_WHAT IS REQUIRED_
List every distinct club named in the senior career table of the footballer profile below, counting each club once.
TEXT PASSAGE Block Start
Bojan Šejić

Personal information
- Full name: Bojan Šejić
- Date of birth: 14 July 1983 (age 42)
- Place of birth: Niš, SFR Yugoslavia
- Height: 1.91 m (6 ft 3 in)
- Position: Goalkeeper

Senior career*
- Years: Team / Apps / (Gls)
- 2001–2005: Kosanica / 28 / (0)
- 2005–2006: Napredak Kruševac / 38 / (0)
- 2006–2007: Zemun / 0 / (0)
- 2007: → Radnički Niš (loan) / 15 / (0)
- 2007–2008: Radnički Niš / 4 / (0)
- 2008–2009: Napredak Kruševac / 42 / (0)
- 2010: Laktaši / 11 / (0)
- 2010–2012: Sloboda Užice / 5 / (0)
- 2013–2014: Sloga Kraljevo / 37 / (0)
- 2014–2015: Radnik Surdulica / 33 / (0)
- Total:  / 213 / (0)

= Bojan Šejić =

Serbian footballer

 Bojan Šejić (Serbian Cyrillic: Бојан Шејић; born July 14, 1983) is a Serbian football goalkeeper who last played for Radnik Surdulica.
TEXT PASSAGE Block End
DATASET EXTRACT Block Start
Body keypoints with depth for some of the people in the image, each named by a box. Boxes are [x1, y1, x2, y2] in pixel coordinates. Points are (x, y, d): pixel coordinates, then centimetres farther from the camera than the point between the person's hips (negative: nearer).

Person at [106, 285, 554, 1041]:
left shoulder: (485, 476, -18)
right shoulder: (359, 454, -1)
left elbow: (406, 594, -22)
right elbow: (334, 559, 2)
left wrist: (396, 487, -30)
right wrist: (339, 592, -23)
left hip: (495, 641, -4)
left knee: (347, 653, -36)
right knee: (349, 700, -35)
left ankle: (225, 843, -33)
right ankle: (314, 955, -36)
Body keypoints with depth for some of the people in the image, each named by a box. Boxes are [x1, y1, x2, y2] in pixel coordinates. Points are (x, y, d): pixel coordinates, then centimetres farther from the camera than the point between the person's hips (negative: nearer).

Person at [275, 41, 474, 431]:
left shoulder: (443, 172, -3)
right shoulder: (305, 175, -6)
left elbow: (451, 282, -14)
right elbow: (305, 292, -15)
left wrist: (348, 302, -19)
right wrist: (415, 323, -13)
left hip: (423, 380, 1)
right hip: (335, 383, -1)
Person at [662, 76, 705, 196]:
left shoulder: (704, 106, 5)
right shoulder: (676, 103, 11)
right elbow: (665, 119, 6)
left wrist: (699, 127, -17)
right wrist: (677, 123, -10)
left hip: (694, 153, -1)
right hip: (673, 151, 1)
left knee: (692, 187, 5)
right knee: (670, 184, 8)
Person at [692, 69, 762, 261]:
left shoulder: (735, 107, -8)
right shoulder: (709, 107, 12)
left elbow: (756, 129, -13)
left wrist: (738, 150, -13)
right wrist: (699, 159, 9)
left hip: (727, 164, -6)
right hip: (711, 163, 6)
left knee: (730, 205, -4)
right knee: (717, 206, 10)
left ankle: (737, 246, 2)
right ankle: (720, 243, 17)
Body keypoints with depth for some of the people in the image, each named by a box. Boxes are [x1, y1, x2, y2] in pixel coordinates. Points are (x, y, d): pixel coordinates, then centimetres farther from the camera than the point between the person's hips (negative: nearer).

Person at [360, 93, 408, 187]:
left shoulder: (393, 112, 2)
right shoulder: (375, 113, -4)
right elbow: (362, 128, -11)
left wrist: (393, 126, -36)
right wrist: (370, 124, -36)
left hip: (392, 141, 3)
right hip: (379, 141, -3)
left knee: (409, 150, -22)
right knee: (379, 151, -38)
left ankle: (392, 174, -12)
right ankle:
DATASET EXTRACT Block End
_SOLUTION FOR THIS PROBLEM_
Kosanica, Napredak Kruševac, Zemun, Radnički Niš, Laktaši, Sloboda Užice, Sloga Kraljevo, Radnik Surdulica